- [ACTION ITEM] Output exactly the lines from the line that has "Menderes Bulvarı ve" through the last line of the data below, with no pictures.

- [THE INPUT]
========================================================================

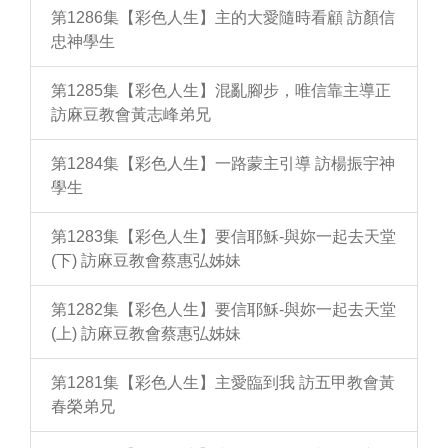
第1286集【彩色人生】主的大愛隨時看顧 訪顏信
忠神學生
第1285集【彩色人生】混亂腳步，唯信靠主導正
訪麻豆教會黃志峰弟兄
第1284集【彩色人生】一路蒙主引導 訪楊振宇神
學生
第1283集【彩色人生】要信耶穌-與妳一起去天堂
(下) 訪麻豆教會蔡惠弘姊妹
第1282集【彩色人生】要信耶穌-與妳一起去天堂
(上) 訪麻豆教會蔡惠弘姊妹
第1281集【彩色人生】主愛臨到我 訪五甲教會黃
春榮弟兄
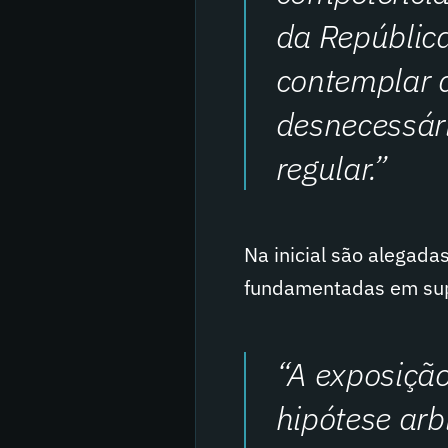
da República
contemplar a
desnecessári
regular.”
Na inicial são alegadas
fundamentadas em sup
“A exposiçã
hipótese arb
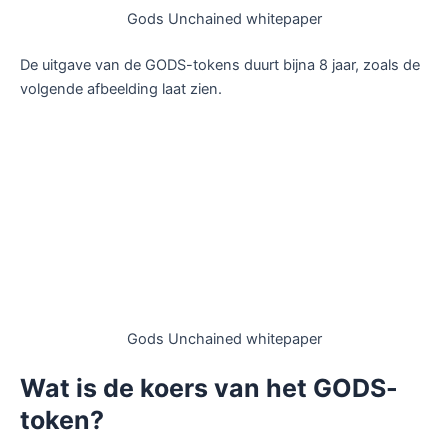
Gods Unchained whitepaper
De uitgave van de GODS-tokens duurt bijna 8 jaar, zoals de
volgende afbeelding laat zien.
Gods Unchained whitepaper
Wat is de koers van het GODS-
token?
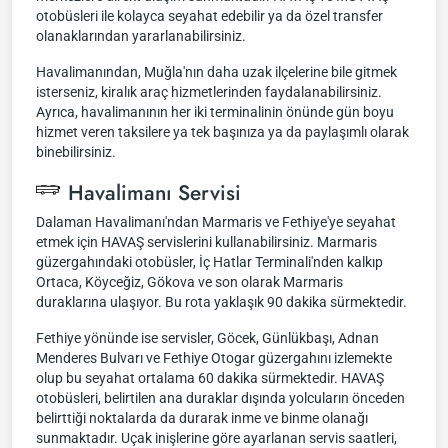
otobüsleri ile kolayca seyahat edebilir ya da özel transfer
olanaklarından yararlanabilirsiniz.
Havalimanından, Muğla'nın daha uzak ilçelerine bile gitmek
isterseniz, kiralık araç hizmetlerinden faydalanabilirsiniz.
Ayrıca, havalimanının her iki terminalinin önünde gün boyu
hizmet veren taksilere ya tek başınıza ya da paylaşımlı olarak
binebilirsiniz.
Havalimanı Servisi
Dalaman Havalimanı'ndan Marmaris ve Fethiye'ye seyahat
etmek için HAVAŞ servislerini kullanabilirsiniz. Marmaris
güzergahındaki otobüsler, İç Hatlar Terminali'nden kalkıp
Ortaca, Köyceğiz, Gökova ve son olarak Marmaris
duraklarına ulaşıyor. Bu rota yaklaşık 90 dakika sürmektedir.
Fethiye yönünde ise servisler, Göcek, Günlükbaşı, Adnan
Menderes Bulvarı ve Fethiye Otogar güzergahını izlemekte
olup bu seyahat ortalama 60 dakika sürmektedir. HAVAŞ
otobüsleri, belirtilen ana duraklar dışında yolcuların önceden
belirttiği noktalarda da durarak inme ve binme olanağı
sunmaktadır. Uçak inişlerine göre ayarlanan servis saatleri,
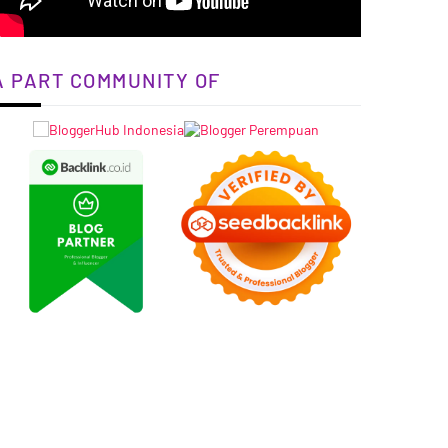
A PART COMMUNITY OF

========================================================================

- [SOLUTION TO THIS EXERCISE]
Menderes Bulvarı ve Fethiye Otogar güzergahını izlemekte
olup bu seyahat ortalama 60 dakika sürmektedir. HAVAŞ
otobüsleri, belirtilen ana duraklar dışında yolcuların önceden
belirttiği noktalarda da durarak inme ve binme olanağı
sunmaktadır. Uçak inişlerine göre ayarlanan servis saatleri,
A PART COMMUNITY OF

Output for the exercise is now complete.